- [THE TASK] In the records below, find the line containing "6: (274, 333)", then reproduce that line and every one after it to the end, exactly and alone.

- [PROVIDED MATERIAL]
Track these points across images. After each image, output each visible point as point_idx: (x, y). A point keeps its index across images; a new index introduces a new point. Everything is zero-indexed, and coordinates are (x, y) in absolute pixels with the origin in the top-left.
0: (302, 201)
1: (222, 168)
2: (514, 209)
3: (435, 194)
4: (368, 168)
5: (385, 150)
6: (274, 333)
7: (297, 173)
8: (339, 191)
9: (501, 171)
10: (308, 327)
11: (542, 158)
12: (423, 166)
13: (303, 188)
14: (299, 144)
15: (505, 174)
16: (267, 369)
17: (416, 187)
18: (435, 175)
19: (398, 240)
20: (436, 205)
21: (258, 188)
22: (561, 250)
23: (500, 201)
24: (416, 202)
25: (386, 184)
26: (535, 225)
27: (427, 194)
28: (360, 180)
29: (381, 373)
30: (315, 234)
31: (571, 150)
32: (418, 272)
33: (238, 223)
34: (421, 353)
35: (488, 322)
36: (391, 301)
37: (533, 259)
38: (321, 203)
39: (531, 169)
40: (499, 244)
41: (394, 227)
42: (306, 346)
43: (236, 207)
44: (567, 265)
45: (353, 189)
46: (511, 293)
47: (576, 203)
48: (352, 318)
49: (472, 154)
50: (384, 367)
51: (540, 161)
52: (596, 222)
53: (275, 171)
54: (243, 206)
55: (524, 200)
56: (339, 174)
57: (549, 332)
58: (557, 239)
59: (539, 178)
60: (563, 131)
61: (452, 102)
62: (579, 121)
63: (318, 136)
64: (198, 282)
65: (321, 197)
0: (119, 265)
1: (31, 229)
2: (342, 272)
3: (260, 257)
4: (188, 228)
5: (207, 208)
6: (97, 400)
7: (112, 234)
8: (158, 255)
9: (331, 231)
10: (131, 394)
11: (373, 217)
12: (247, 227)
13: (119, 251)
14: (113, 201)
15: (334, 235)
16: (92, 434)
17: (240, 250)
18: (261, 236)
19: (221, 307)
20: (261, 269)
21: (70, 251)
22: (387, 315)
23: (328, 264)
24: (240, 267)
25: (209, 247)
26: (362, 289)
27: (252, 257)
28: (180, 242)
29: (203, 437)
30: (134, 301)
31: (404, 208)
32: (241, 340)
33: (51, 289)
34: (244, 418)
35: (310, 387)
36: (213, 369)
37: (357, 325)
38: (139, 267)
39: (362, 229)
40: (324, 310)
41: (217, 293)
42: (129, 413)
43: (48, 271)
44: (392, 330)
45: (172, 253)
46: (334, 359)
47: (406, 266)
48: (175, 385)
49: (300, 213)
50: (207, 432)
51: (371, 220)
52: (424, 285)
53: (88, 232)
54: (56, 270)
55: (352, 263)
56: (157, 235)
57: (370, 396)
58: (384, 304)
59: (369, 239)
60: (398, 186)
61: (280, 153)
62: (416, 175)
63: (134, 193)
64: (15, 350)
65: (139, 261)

- [RESPONSE]
6: (274, 333)
7: (297, 173)
8: (339, 191)
9: (501, 171)
10: (308, 327)
11: (542, 158)
12: (423, 166)
13: (303, 188)
14: (299, 144)
15: (505, 174)
16: (267, 369)
17: (416, 187)
18: (435, 175)
19: (398, 240)
20: (436, 205)
21: (258, 188)
22: (561, 250)
23: (500, 201)
24: (416, 202)
25: (386, 184)
26: (535, 225)
27: (427, 194)
28: (360, 180)
29: (381, 373)
30: (315, 234)
31: (571, 150)
32: (418, 272)
33: (238, 223)
34: (421, 353)
35: (488, 322)
36: (391, 301)
37: (533, 259)
38: (321, 203)
39: (531, 169)
40: (499, 244)
41: (394, 227)
42: (306, 346)
43: (236, 207)
44: (567, 265)
45: (353, 189)
46: (511, 293)
47: (576, 203)
48: (352, 318)
49: (472, 154)
50: (384, 367)
51: (540, 161)
52: (596, 222)
53: (275, 171)
54: (243, 206)
55: (524, 200)
56: (339, 174)
57: (549, 332)
58: (557, 239)
59: (539, 178)
60: (563, 131)
61: (452, 102)
62: (579, 121)
63: (318, 136)
64: (198, 282)
65: (321, 197)
0: (119, 265)
1: (31, 229)
2: (342, 272)
3: (260, 257)
4: (188, 228)
5: (207, 208)
6: (97, 400)
7: (112, 234)
8: (158, 255)
9: (331, 231)
10: (131, 394)
11: (373, 217)
12: (247, 227)
13: (119, 251)
14: (113, 201)
15: (334, 235)
16: (92, 434)
17: (240, 250)
18: (261, 236)
19: (221, 307)
20: (261, 269)
21: (70, 251)
22: (387, 315)
23: (328, 264)
24: (240, 267)
25: (209, 247)
26: (362, 289)
27: (252, 257)
28: (180, 242)
29: (203, 437)
30: (134, 301)
31: (404, 208)
32: (241, 340)
33: (51, 289)
34: (244, 418)
35: (310, 387)
36: (213, 369)
37: (357, 325)
38: (139, 267)
39: (362, 229)
40: (324, 310)
41: (217, 293)
42: (129, 413)
43: (48, 271)
44: (392, 330)
45: (172, 253)
46: (334, 359)
47: (406, 266)
48: (175, 385)
49: (300, 213)
50: (207, 432)
51: (371, 220)
52: (424, 285)
53: (88, 232)
54: (56, 270)
55: (352, 263)
56: (157, 235)
57: (370, 396)
58: (384, 304)
59: (369, 239)
60: (398, 186)
61: (280, 153)
62: (416, 175)
63: (134, 193)
64: (15, 350)
65: (139, 261)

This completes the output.